The terms in this language in the variable
$x$ are $x, f(x), f^2(x), \ldots$, so each proper subvariety
of the variety of all $1$-unary algebras is
axiomatizable by some set of
identities of the form $f^m(x)\approx f^n(x)$,
$m\neq n$, or of the form $f^m(x)\approx f^n(y)$.
None of these hold in $\mathbb A$, so $\mathbb A$
generates the variety of all $1$-unary algebras.
Let $\mathbb B = \langle \mathbb Z; f(x)\rangle$
where $f^{\mathbb B}(x)=|x|$.
$\mathbb B$ is a $1$-unary algebra whose basic operation
has proper range.
The algebra $\mathbb B_B$ has the property
that its clone consists of essentially unary
operations only, it contains all the constant
operations on the domain, and it contains
a nonsurjective unary operation $f^{\mathbb B}(x)$.
Let $\mathbb C$ be any algebra defined on the same
set as $\mathbb B$ whose polynomial clone
agrees with that of $\mathbb B$.
Then $\mathbb C_C$ has the property
that its clone consists of essentially unary
operations only, it contains all the constant
operations on the domain, and it contains
a nonsurjective unary operation $f^{\mathbb B}(x)$.

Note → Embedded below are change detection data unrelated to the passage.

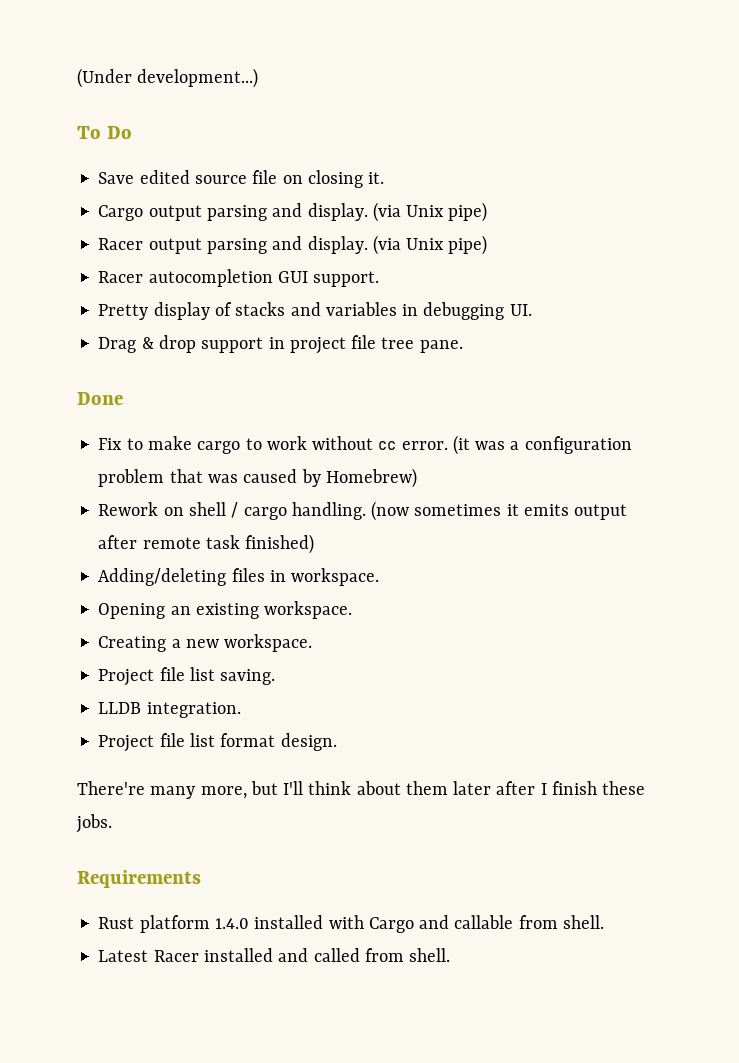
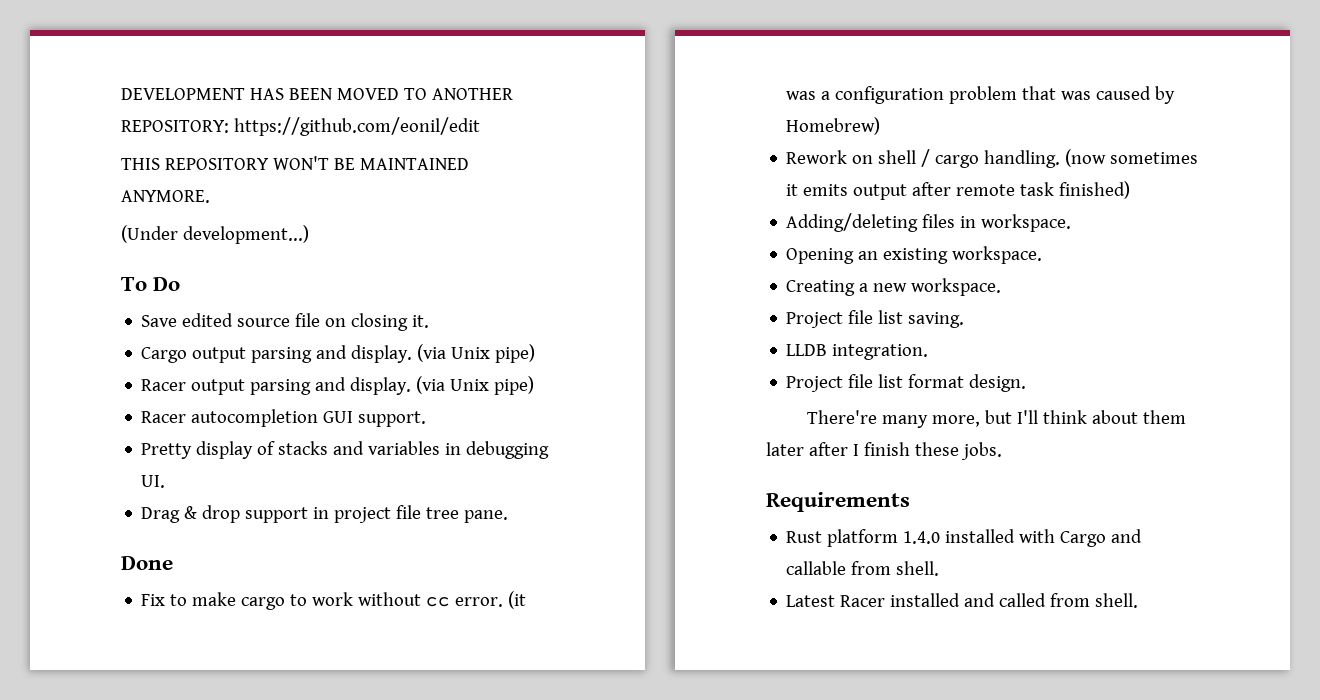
(77, 78) none -> [121,88,513,100] [121,117,480,136] [121,156,469,170] [121,190,210,203] DEVELOPMENT HAS BEEN MOVED TO ANOTHER REPOSITORY: https://github.com/eonil/edit // THIS REPOSITORY WON'T BE MAINTAINED ANYMORE. //

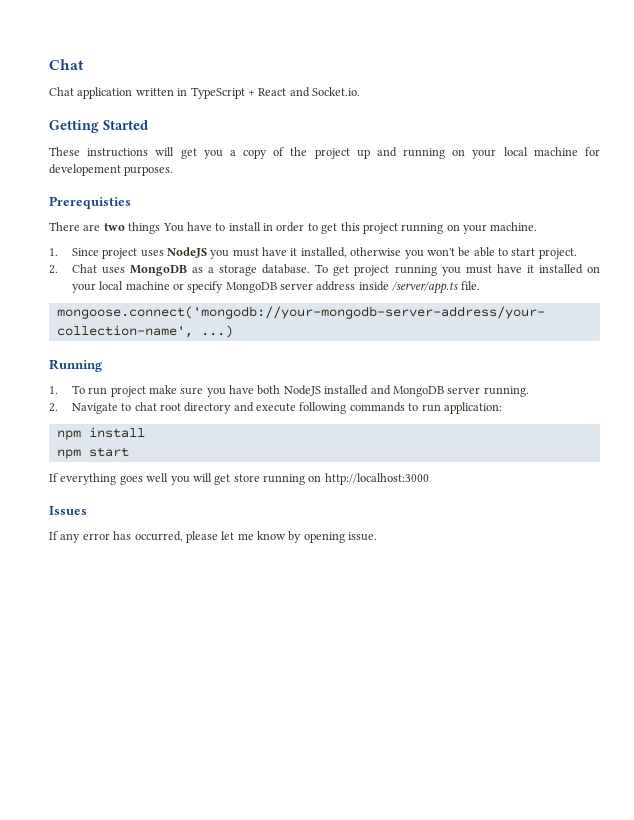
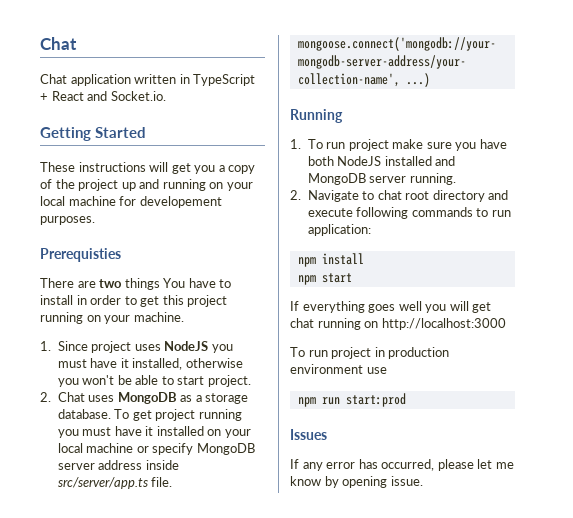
[392,281,459,294] /server/app.ts -> [57,477,148,489] src/server/app.ts
[233,474,260,482] store -> [290,318,314,328] chat
(429, 479) none -> [290,347,450,359] [290,364,387,374] [297,393,406,407] // To run project in production environment use // npm run start:prod

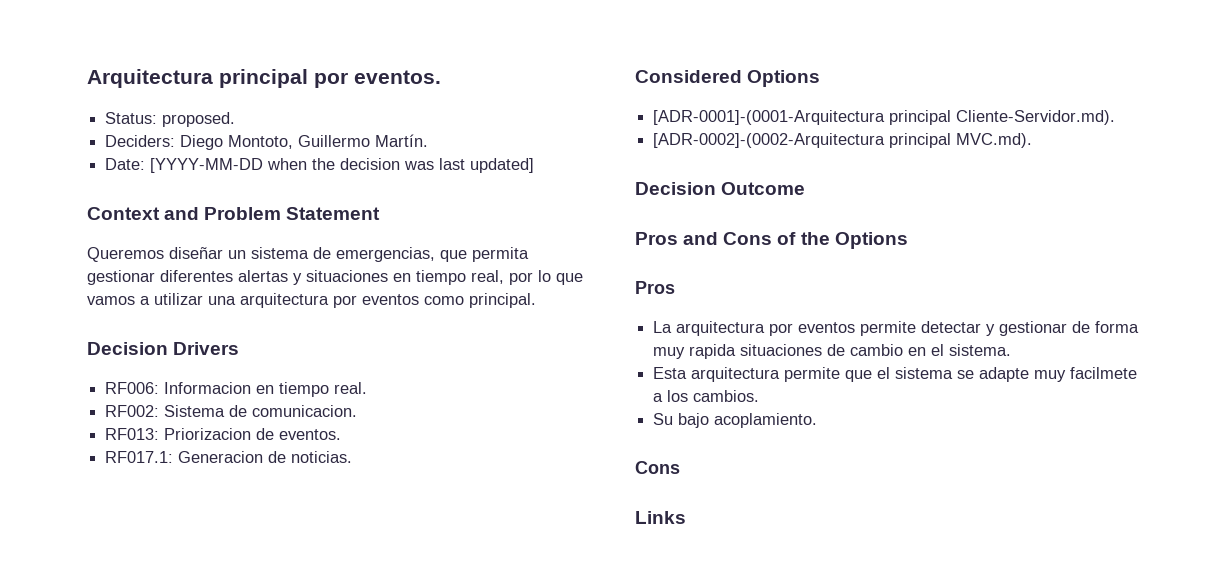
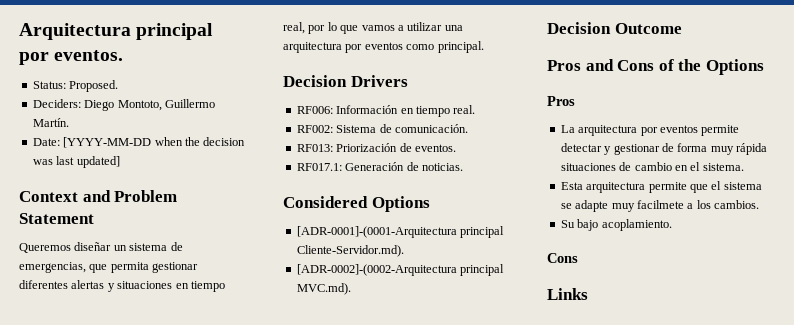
[162,112,236,127] proposed. -> [69,80,119,92] Proposed.
[164,382,252,394] Informacion -> [336,105,399,114] Información
[252,405,358,417] comunicacion. -> [394,124,468,133] comunicación.
[164,428,252,440] Priorizacion -> [336,143,398,152] Priorización
[178,451,264,463] Generacion -> [345,162,405,171] Generación
[689,344,737,359] rapida -> [736,143,767,155] rápida

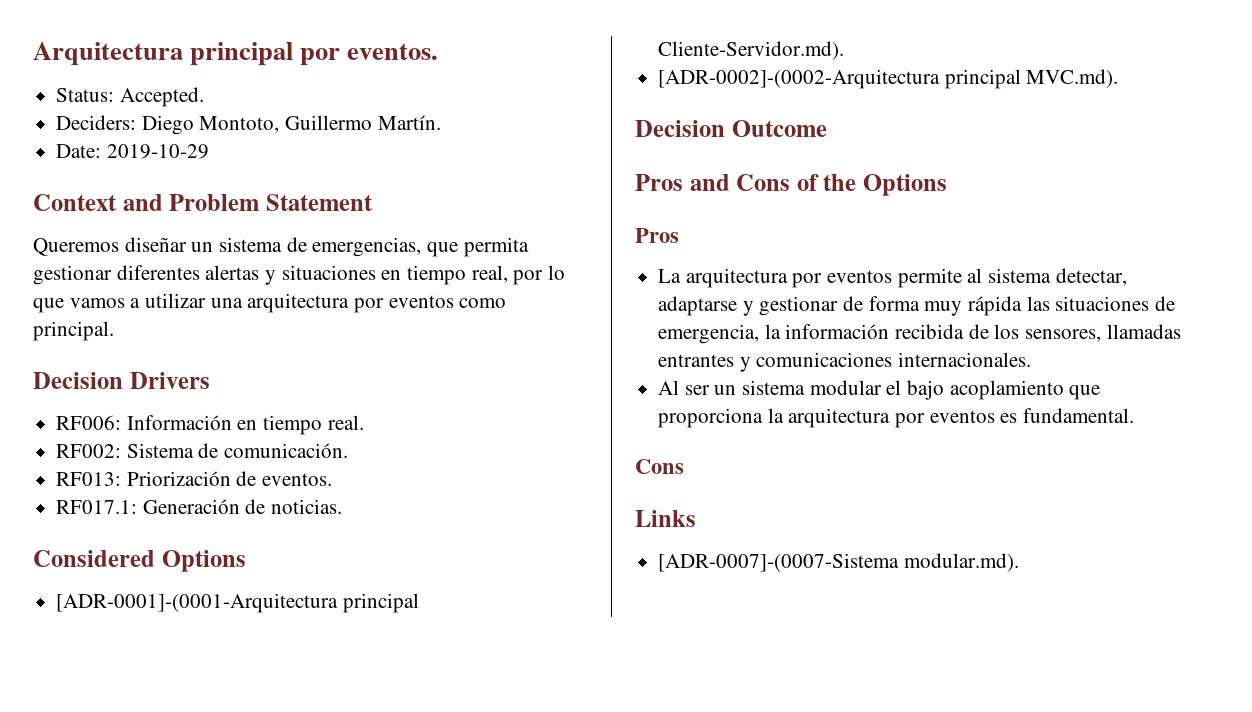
[69,80,119,92] Proposed. -> [119,87,204,107] Accepted.
[63,137,246,148] [32,156,120,168] [YYYY-MM-DD when the decision was last updated] -> [106,144,209,159] 2019-10-29
[560,143,602,152] detectar -> [967,268,1127,286] [658,296,738,316] al sistema detectar, adaptarse
(767, 149) none -> [1026,296,1050,311] las
[634,162,744,171] [560,181,762,193] [560,200,759,212] [560,219,672,231] cambio en el sistema. // Esta arquitectura permite que el sistema se adapte muy facilmete a los cambios. // Su bajo acoplamiento. -> [658,324,1181,344] [658,352,1032,372] [658,380,1101,400] [658,408,1135,428] emergencia, la información recibida de los sensores, llamadas entrantes y comunicaciones internacionales. // Al ser un sistema modular el bajo acoplamiento que proporciona la arquitectura por eventos es fundamental.
(588, 294) none -> [658,553,1019,572] // [ADR-0007]-(0007-Sistema modular.md).

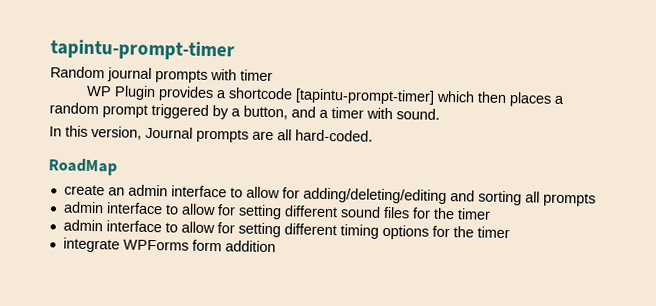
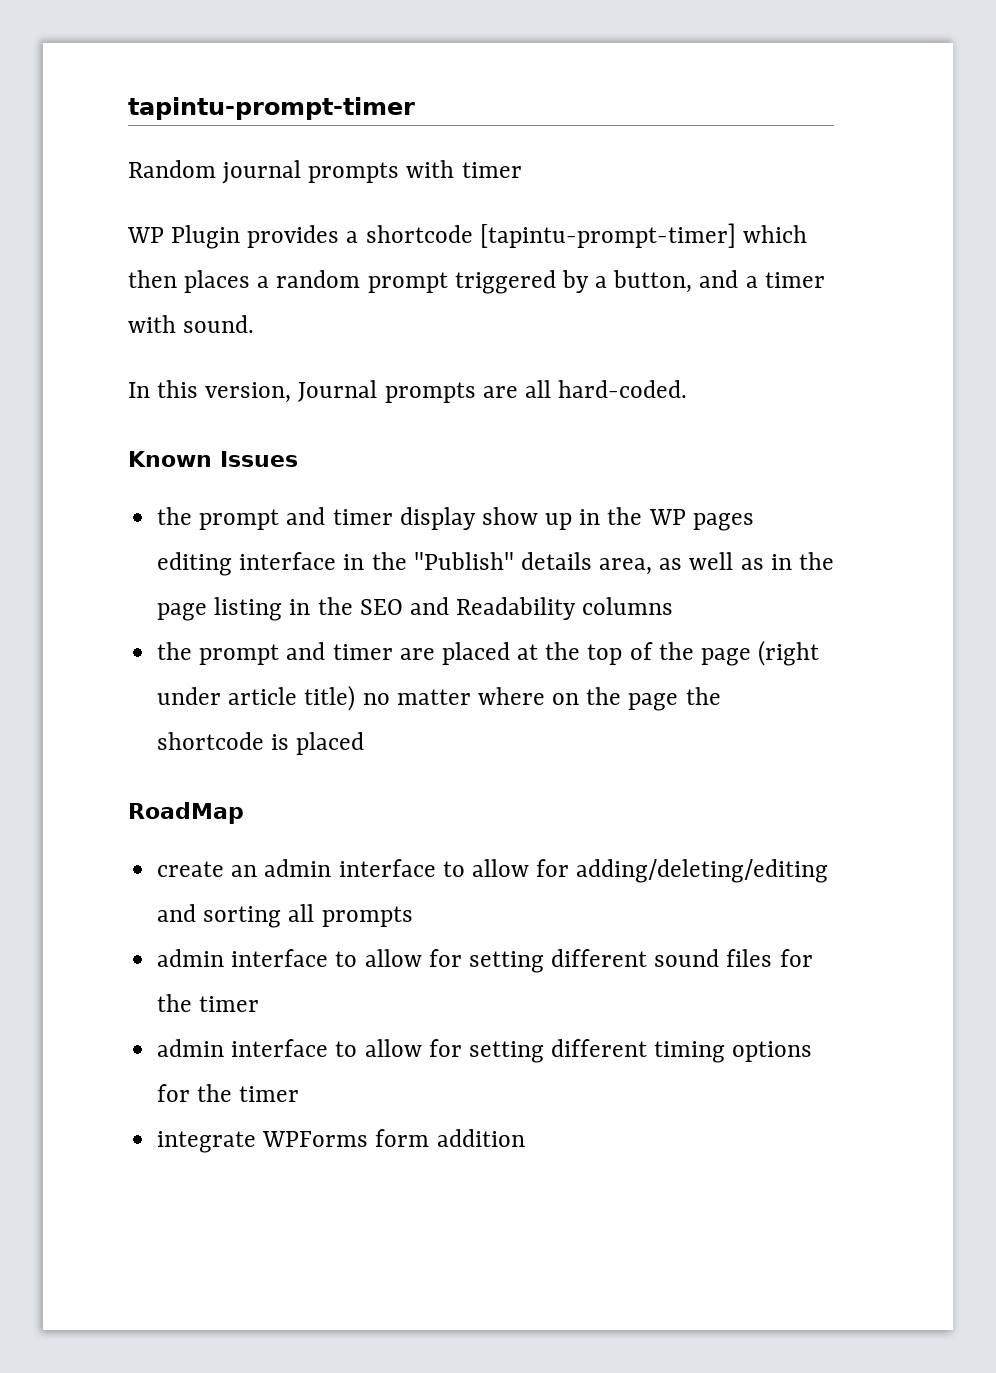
(373, 135) none -> [128,451,298,467] [157,507,754,531] [157,552,834,576] [157,597,674,621] [157,640,820,666] [157,685,721,711] [157,732,365,755] // Known Issues // the prompt and timer display show up in the WP pages editing interface in the "Publish" details area, as well as in the page listing in the SEO and Readability columns // the prompt and timer are placed at the top of the page (right under article title) no matter where on the page the shortcode is placed

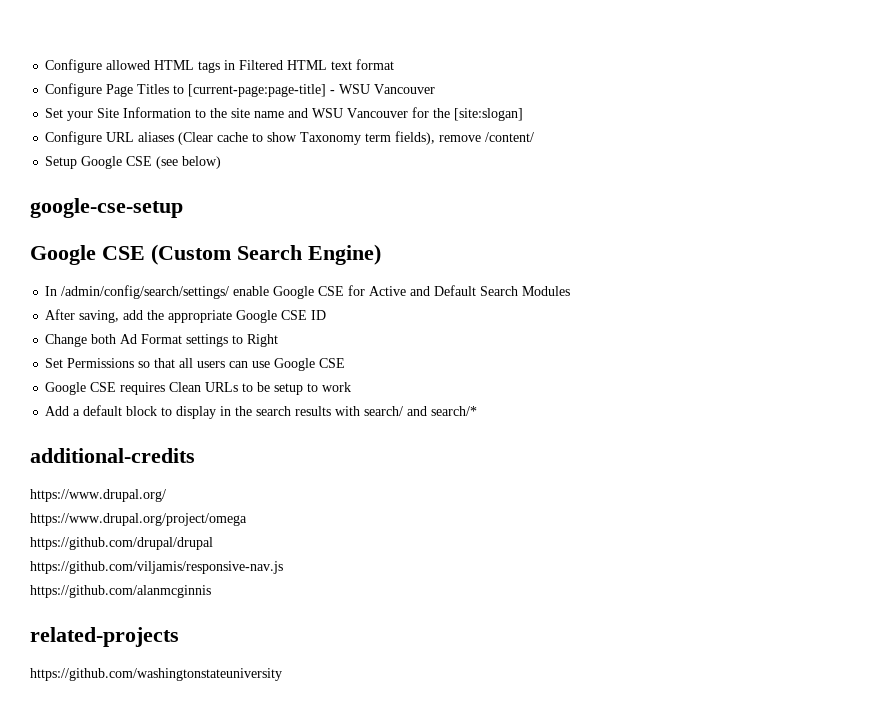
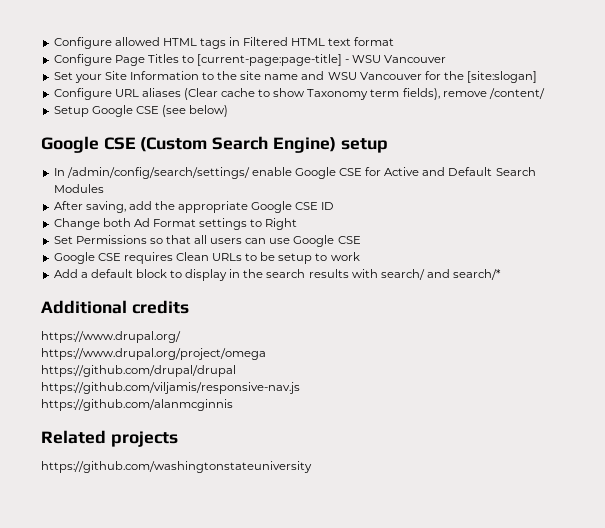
[30,198,183,218] // google-cse-setup -> (229, 111) none
(381, 254) none -> [340,138,388,153] setup
[30,448,195,463] additional-credits -> [41,300,189,314] Additional credits
[30,627,179,647] related-projects -> [41,430,178,447] Related projects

Since the clone of the reduct $\mathbb C$
contains all the nonconstant operations
of the clone of $\mathbb C_C$,
the clone of $\mathbb C$
must contain $f^{\mathbb B}(x)$.
The range of $f^{\mathbb B}(x)$ is closed under
any automorphism of $\mathbb C$, so the automorphism
group of $\mathbb C$ is not transitive.
Altogether this shows that (i) $\mathbb A$
has transitive automorphism group (so $\mathbb A$ is point-transitive), but
(ii) the variety generated by $\mathbb A$
contains an algebra $\mathbb B$
that is not almost-point-transitive.